This article by TDA Executive Director Debby Jackson appeared in the InBusiness publication in December, 2020.
In a year when routines were tossed to the wind and the planning horizon seemed at times to be measured in hours instead of months or years, it was reassuring to have the Transportation Projects Commission (TPC) meet on Dec. 8. Despite the pandemic, the TPC convened to keep Wisconsin moving forward.
So, why is this group so important? The 15-member commission — including five state senators, five Assembly representatives, three citizen members, the governor, and the secretary of the Wisconsin Department of Transportation as a nonvoting member — keeps watch over the most complicated and significant state highway projects. The TPC approves major highway project studies proposed by WisDOT, approves some construction, and recommends to the governor and Legislature projects for enumeration, or inclusion, in the next state budget. In between, they monitor the progress of studies and projects.
The commission and this process ensure Wisconsin is always looking to the future and evaluating options to provide the best service for state taxpayer dollars. Like many construction projects, complex highway projects have long lead times, so it is imperative the TPC and WisDOT think today about how goods and people will move in 2050.
Now, WisDOT doesn’t have a crystal ball. The department must do what businesses and our own families do every day: evaluate options with the best information at the time. If we wait for perfect information, we will never do anything.
When the TPC approves a study project, it does not mean WisDOT knows the entirety of a project corridor’s issues or how these concerns might best be addressed. The study’s goal is to determine the purpose and need for any improvements and then advance the best of the alternatives.
Sometimes, a study shows that the problems can be handled at this time with treatments short of a major highway project — that our scarce resources are better directed elsewhere.
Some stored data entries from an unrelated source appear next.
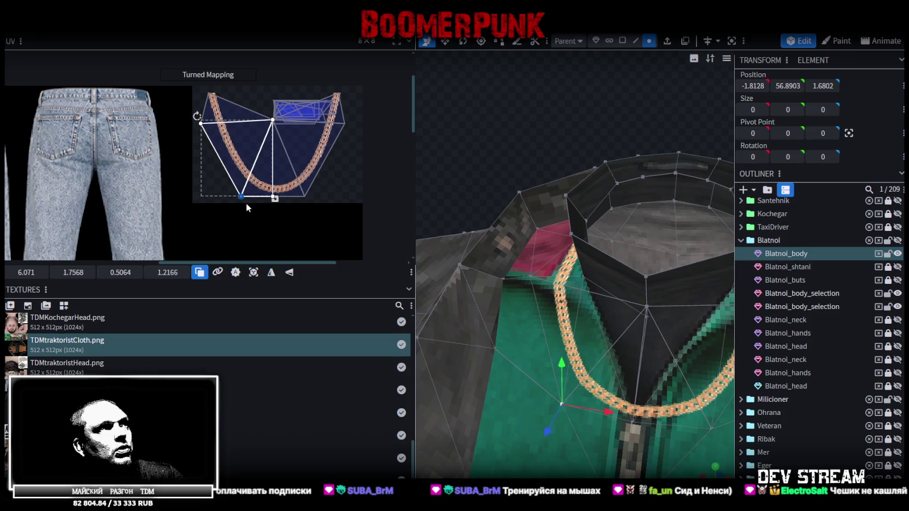
pyautogui.moveTo(246, 207); pyautogui.dragTo(182, 117)
pyautogui.moveTo(26, 273); pyautogui.dragTo(16, 273)
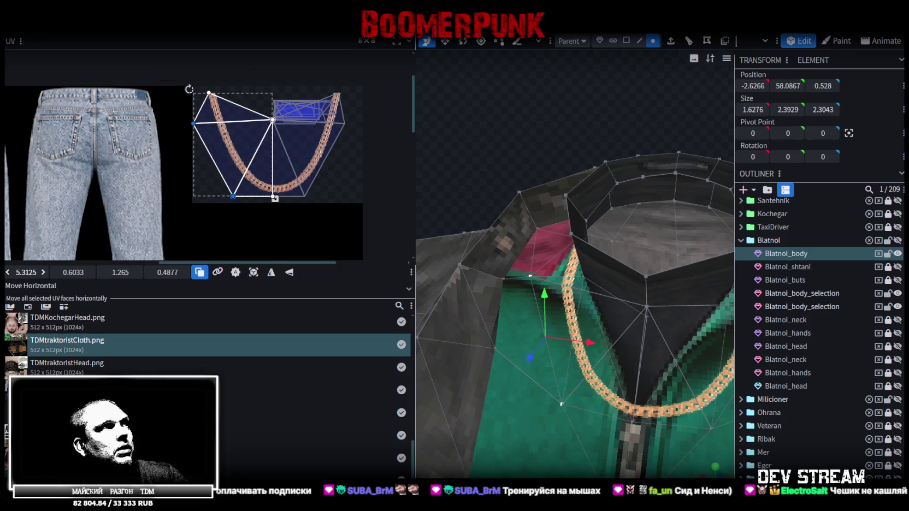
pyautogui.moveTo(229, 224)
pyautogui.mouseDown()
pyautogui.moveTo(301, 156)
pyautogui.moveTo(303, 142)
pyautogui.mouseUp()
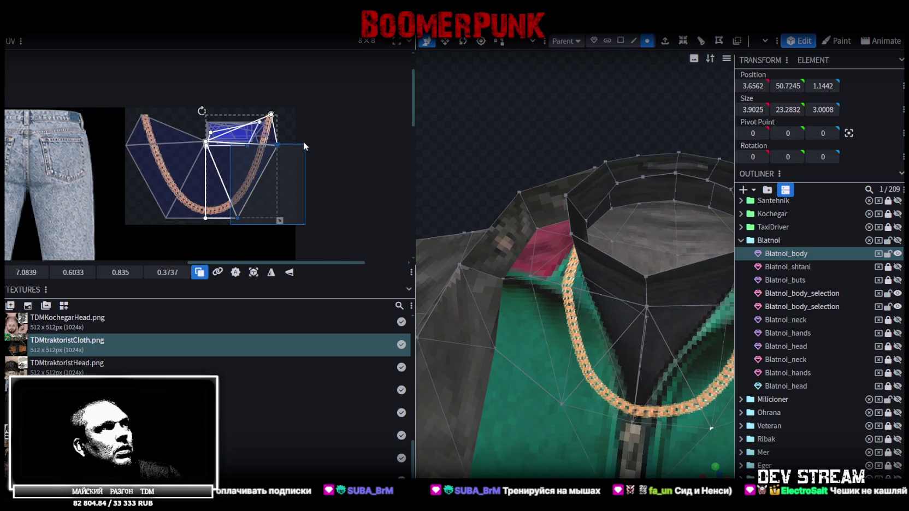
# - In face selection mode, select the faces below the neck rim and move their UV island off the chain
pyautogui.scroll(2, 220, 119)
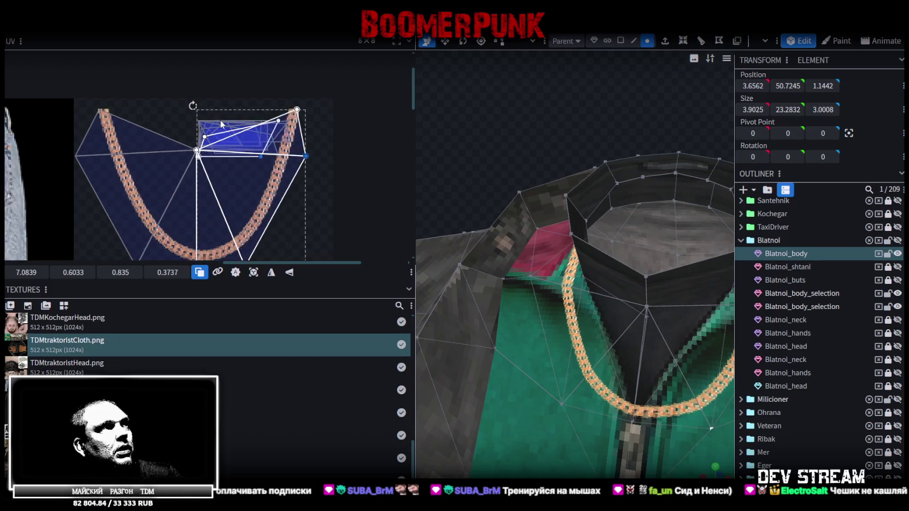
pyautogui.scroll(1, 220, 119)
pyautogui.moveTo(163, 101); pyautogui.dragTo(299, 211)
This is what happened when WisDOT studied I-94 from US 12 to WIS 65 (St. Croix County) and US 12 from WIS 67 to WIS 59 (Walworth County). At the December TPC meeting, WisDOT recommended commission members vote to remove these project studies from the approved list and they did. The process worked to focus our investment on projects with higher ROIs.
The passage of time and additional information can lead to revisiting previous decisions. In the case of I-39/90/94 from Madison to the Wisconsin Dells, further review after the study’s cancellation in 2017 confirmed the need to restart the study. But with this subsequent analysis, WisDOT believes there is now sufficient information available that the evaluation of off-alignment alternatives or reliever routes required by the Federal Highway Administration in the original study will not be included when the study resumes. This potential exclusion is noteworthy because, during the first study period, there was public confusion about and opposition to these reliever routes, which were never likely to be the preferred alternative.
The resurrection of this project study is great news for Wisconsin. I-39/90/94, a backbone route in the state, is a critical freight corridor and serves as the gateway for tourists to the Wisconsin Dells and beyond. Commercial trucks account for up to 25% of daily traffic on the study corridor, and in excess of $100 billion of freight is conveyed along this route each year.
Wisconsin’s $22 billion tourism industry is vital to the state’s economy. Wisconsin Dells visitor spending alone contributes more than $1.5 billion to the economy annually and supports over 16,000 jobs. Looking a little broader, the tourist dollars from three counties encompassing the project — Dane, Columbia, and Sauk — make up almost 20% of the state’s total tourism sales.
Tackling the modernization of the I-39/90/94 corridor north of Madison has always been the next step after making improvements from the Illinois line to Madison. The study will allow Wisconsin to address existing and future congestion, safety issues, obsolete and aging pavement and bridges, and support economic development. And to do so, not in fits and starts, but systematically and efficiently.
Quite simply, a safe, modern I-39/90/94 corridor to the Dells is essential to support Wisconsin’s tourism, agriculture, and manufacturing industries. And yes, planning for the future and a time beyond the coronavirus pandemic feels like a slice of normal.